- [THE PROBLEM]: The line that contains "the fake review. Lear more about them." and all lines following it to the end of the data below: set these down exactly, and nothing besides.

- [DATA]:

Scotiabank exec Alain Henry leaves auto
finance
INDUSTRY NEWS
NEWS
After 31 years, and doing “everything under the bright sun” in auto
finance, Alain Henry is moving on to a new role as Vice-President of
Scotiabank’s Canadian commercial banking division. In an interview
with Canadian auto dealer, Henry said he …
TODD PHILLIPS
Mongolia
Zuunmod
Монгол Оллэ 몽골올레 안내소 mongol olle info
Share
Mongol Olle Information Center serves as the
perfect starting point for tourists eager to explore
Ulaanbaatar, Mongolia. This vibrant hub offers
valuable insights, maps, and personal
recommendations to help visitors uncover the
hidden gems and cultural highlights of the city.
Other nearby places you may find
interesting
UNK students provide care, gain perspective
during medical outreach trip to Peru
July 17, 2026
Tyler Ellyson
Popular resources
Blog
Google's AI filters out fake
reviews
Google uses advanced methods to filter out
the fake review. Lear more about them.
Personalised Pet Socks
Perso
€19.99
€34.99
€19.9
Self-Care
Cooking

- [FINISHED TASK]:
the fake review. Lear more about them.
Personalised Pet Socks
Perso
€19.99
€34.99
€19.9
Self-Care
Cooking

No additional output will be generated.